I have been using 100 as a seed to get reproducible results, I would suggest others use other seeds to avoid us getting tunnel vision.

One can use the molecule_packet output from the library prep pipeline as input for the sequence pipeline but again, you will need to tell the sequence pipeline where to find it via the configuration file, For example:

"input": {
    "directory_path": "/home/crislawrence/Documents/beers_project/BEERS2.0/data/library_prep/output",
    "molecule_packet_filename": "final_output.pickle"
}

Running the pipeline one stage at a time is a bit inconvenient presently. We have yet to write the stages together into a complete pipeline.

The expression pipeline is more difficult to use as it requires the reference genome and the pair of alignment files presently (bam and bai) and really only runs the variants finder portion of the pipeline. I threw in a BeagleStep that will eventually call the Beagle process.
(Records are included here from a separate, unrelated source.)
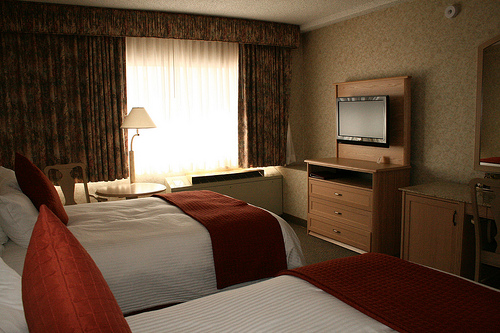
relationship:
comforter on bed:
[98, 196, 190, 276] [0, 161, 305, 311]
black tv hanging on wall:
[334, 94, 393, 148] [334, 74, 409, 160]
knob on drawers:
[334, 190, 340, 200] [300, 171, 381, 252]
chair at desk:
[468, 173, 499, 279] [413, 187, 499, 272]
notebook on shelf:
[308, 174, 331, 179] [307, 164, 371, 189]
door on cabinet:
[396, 190, 468, 277] [407, 192, 487, 271]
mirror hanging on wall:
[473, 33, 499, 175] [289, 1, 496, 188]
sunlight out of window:
[128, 61, 238, 177] [121, 33, 244, 180]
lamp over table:
[120, 105, 155, 186] [95, 180, 166, 197]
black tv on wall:
[334, 94, 393, 148] [310, 6, 485, 186]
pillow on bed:
[20, 206, 132, 331] [2, 183, 302, 313]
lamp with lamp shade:
[120, 106, 157, 183] [116, 104, 158, 187]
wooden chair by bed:
[43, 158, 93, 210] [2, 165, 314, 331]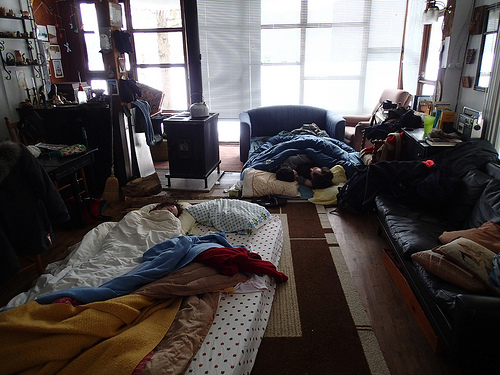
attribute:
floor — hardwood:
[0, 143, 498, 374]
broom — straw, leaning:
[100, 84, 122, 203]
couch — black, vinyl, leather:
[375, 172, 499, 360]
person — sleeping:
[273, 153, 311, 183]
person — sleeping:
[305, 149, 353, 196]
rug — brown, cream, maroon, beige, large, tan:
[178, 198, 387, 374]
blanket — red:
[195, 248, 289, 285]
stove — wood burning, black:
[162, 111, 222, 191]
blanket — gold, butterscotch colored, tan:
[0, 293, 182, 374]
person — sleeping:
[149, 201, 183, 219]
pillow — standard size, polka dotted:
[186, 198, 273, 233]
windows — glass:
[261, 1, 427, 118]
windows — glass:
[77, 3, 190, 112]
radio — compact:
[455, 106, 484, 140]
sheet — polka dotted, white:
[186, 215, 284, 375]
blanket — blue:
[34, 233, 247, 306]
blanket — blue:
[236, 131, 361, 182]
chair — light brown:
[343, 89, 415, 151]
For now, I put my own Java program as a parameter to that step so I’d have something to run. You can add your own external process as a placemarker for now, if you like.

Requirements for Users

If the user chooses to supply his/her own reference genome, it should be edited so that a sequence contains no line breaks.

If the user declines to provide gender for each sample, the sample will not have X,Y, MT data. If the user neglects to provide gender for just some of the samples, X,Y,MT data will be generated for those samples that have gender and a warning will be issued to the user.